Stored data:
-- Opening Marker --
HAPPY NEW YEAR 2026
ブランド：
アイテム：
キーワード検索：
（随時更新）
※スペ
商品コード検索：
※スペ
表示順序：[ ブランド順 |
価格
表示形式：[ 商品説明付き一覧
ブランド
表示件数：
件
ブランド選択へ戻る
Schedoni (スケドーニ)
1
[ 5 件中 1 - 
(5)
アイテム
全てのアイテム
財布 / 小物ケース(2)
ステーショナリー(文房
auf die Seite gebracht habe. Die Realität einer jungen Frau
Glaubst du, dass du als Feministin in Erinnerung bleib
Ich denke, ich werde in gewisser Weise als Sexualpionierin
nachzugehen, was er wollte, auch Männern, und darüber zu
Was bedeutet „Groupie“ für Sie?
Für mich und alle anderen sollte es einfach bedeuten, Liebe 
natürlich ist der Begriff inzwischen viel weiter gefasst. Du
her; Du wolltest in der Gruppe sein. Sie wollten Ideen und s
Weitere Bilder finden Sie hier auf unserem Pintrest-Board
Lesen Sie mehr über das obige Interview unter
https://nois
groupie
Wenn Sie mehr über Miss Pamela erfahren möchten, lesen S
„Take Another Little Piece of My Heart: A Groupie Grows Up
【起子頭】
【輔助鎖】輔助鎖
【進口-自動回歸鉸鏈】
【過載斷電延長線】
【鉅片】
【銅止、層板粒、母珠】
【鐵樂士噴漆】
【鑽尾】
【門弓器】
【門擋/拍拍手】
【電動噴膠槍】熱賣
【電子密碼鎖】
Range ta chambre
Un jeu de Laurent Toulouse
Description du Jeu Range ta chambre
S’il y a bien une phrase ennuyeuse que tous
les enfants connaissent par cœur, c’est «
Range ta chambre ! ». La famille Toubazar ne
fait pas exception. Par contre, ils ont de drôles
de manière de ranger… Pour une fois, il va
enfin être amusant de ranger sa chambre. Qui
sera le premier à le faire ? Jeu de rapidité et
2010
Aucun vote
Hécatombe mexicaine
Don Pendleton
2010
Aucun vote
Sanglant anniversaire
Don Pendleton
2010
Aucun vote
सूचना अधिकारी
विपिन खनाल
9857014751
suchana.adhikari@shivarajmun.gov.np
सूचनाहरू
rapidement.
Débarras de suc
-- Closing Marker --
• _WORK TASK_:
Which lines run from the one containing "表示順序：[ ブランド順 |" to the end of the data? Output them exactly, with nothing added.

• _RESPONSE TO THE TASK_:
表示順序：[ ブランド順 |
価格
表示形式：[ 商品説明付き一覧
ブランド
表示件数：
件
ブランド選択へ戻る
Schedoni (スケドーニ)
1
[ 5 件中 1 - 
(5)
アイテム
全てのアイテム
財布 / 小物ケース(2)
ステーショナリー(文房
auf die Seite gebracht habe. Die Realität einer jungen Frau
Glaubst du, dass du als Feministin in Erinnerung bleib
Ich denke, ich werde in gewisser Weise als Sexualpionierin
nachzugehen, was er wollte, auch Männern, und darüber zu
Was bedeutet „Groupie“ für Sie?
Für mich und alle anderen sollte es einfach bedeuten, Liebe 
natürlich ist der Begriff inzwischen viel weiter gefasst. Du
her; Du wolltest in der Gruppe sein. Sie wollten Ideen und s
Weitere Bilder finden Sie hier auf unserem Pintrest-Board
Lesen Sie mehr über das obige Interview unter
https://nois
groupie
Wenn Sie mehr über Miss Pamela erfahren möchten, lesen S
„Take Another Little Piece of My Heart: A Groupie Grows Up
【起子頭】
【輔助鎖】輔助鎖
【進口-自動回歸鉸鏈】
【過載斷電延長線】
【鉅片】
【銅止、層板粒、母珠】
【鐵樂士噴漆】
【鑽尾】
【門弓器】
【門擋/拍拍手】
【電動噴膠槍】熱賣
【電子密碼鎖】
Range ta chambre
Un jeu de Laurent Toulouse
Description du Jeu Range ta chambre
S’il y a bien une phrase ennuyeuse que tous
les enfants connaissent par cœur, c’est «
Range ta chambre ! ». La famille Toubazar ne
fait pas exception. Par contre, ils ont de drôles
de manière de ranger… Pour une fois, il va
enfin être amusant de ranger sa chambre. Qui
sera le premier à le faire ? Jeu de rapidité et
2010
Aucun vote
Hécatombe mexicaine
Don Pendleton
2010
Aucun vote
Sanglant anniversaire
Don Pendleton
2010
Aucun vote
सूचना अधिकारी
विपिन खनाल
9857014751
suchana.adhikari@shivarajmun.gov.np
सूचनाहरू
rapidement.
Débarras de suc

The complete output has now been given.